▸ **Task goal**
Please retype exactly, and with nothing added, the lines of the material from the one with "reset <= 0;" through the final one.
Segment Open
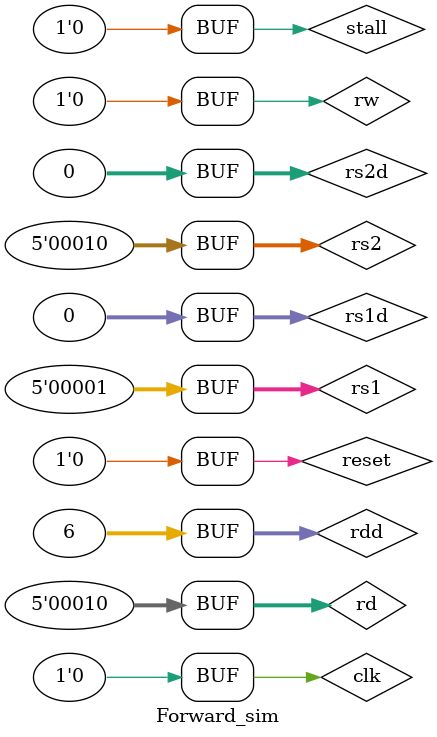
<source format=sv>
`timescale 1ns / 1ps


module Forward_sim(

    );
    logic clk, reset, stall, rw;
    logic [4:0] rs1, rs2, rd;
    logic [31:0] rs1d, rs2d, rdd;
    logic [31:0] f1, f2;
    forward fd(clk, reset, stall, rd, rdd, rw,
                rs1, rs2, rs1d, rs2d, f1, f2);
                
                
    always begin
        clk <= 1; #5; clk <= 0; #5;
    end
    initial begin
        reset <= 1;
        stall <= 0; #10
        reset <= 0;
        #5;
        rs1 <= 5'b00001;
        rs2 <= 5'b00010;
        rd <= 5'b00010;
        rw <= 1;
        rs1d <= 32'b0;
        rs2d <= 32'b0;
        rdd <= 32'b110;
        #30;
        rw <= 0;
        
    end
endmodule

</source>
Segment Closed
▸ **Exercise output**
        reset <= 0;
        #5;
        rs1 <= 5'b00001;
        rs2 <= 5'b00010;
        rd <= 5'b00010;
        rw <= 1;
        rs1d <= 32'b0;
        rs2d <= 32'b0;
        rdd <= 32'b110;
        #30;
        rw <= 0;
        
    end
endmodule

</source>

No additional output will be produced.